- _WORK TO COMPLETE_
Write out every line of the records below word for word, leaving the pictures out of your answer.

(Items stored from a collection)

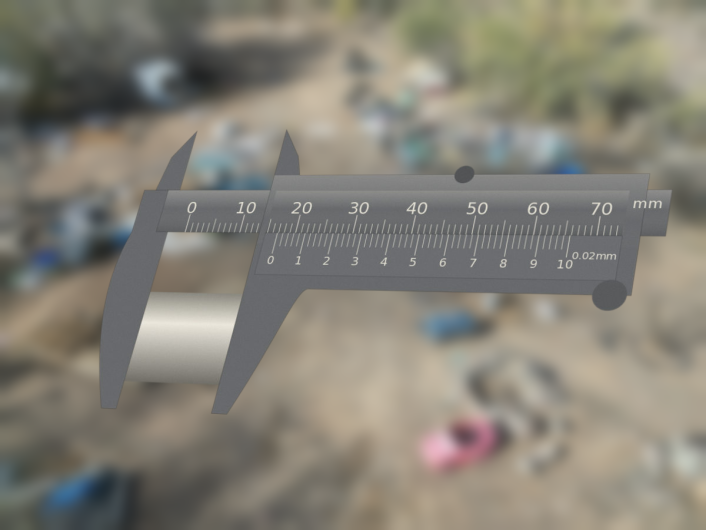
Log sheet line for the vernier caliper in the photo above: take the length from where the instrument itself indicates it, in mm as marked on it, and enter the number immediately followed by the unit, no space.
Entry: 16.8mm
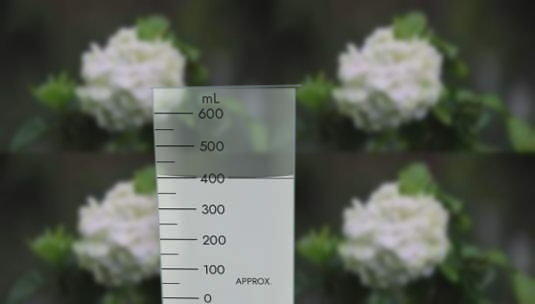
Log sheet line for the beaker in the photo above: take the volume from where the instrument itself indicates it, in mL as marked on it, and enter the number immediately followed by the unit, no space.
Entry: 400mL
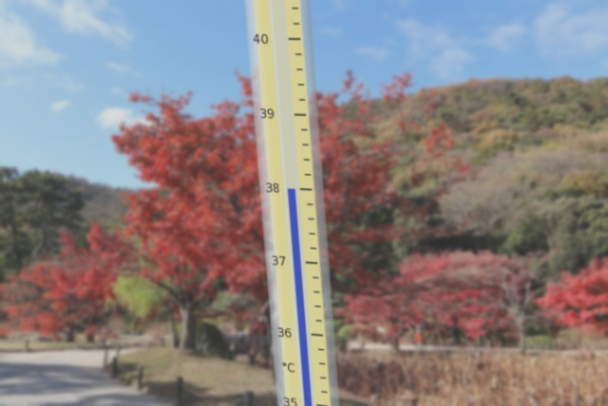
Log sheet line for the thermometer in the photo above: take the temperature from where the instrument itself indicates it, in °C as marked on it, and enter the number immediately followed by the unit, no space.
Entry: 38°C
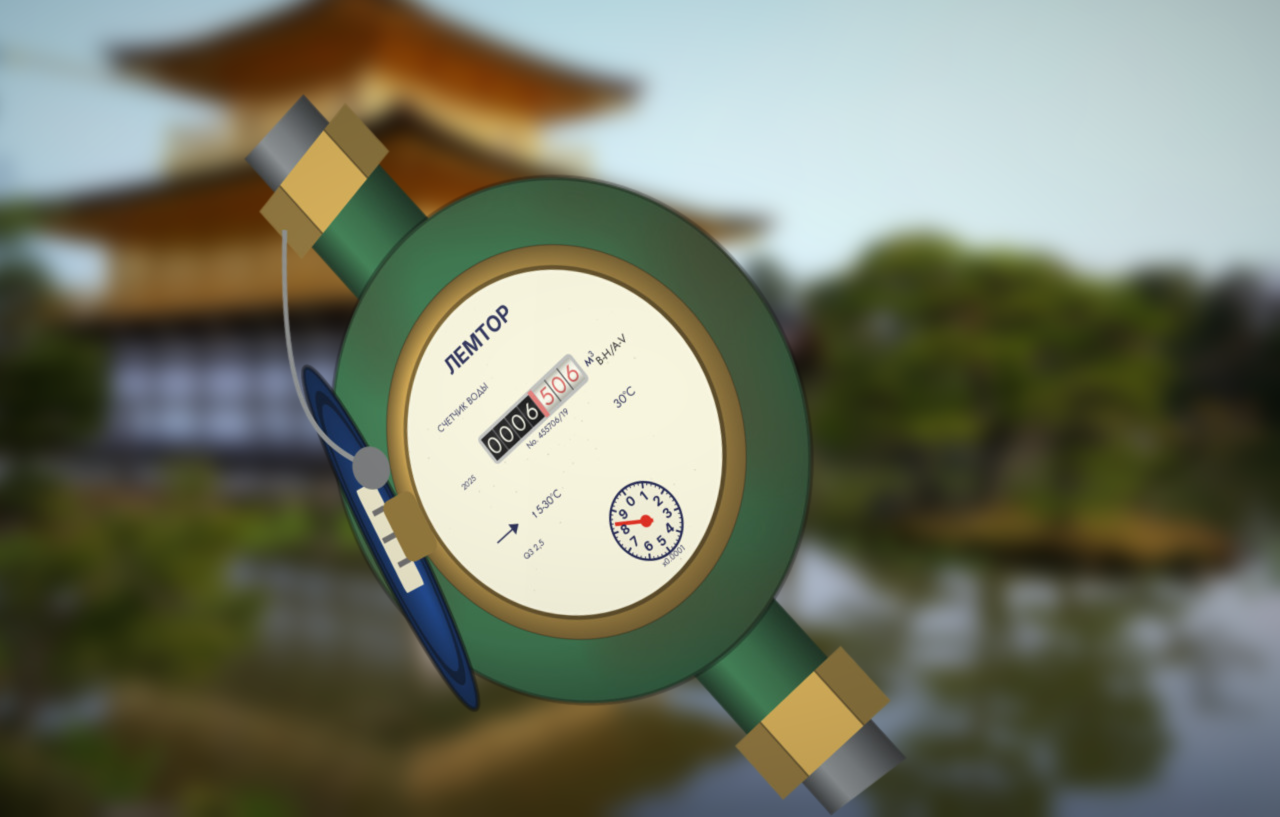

- _EXERCISE RESPONSE_
Log sheet line for the vernier caliper in the photo above: take the length from where the instrument itself indicates it, in mm as marked on it, and enter the number immediately followed by the unit, no space.
Entry: 16.8mm
Log sheet line for the beaker in the photo above: take the volume from where the instrument itself indicates it, in mL as marked on it, and enter the number immediately followed by the unit, no space.
Entry: 400mL
Log sheet line for the thermometer in the photo above: take the temperature from where the instrument itself indicates it, in °C as marked on it, and enter the number immediately followed by the unit, no space.
Entry: 38°C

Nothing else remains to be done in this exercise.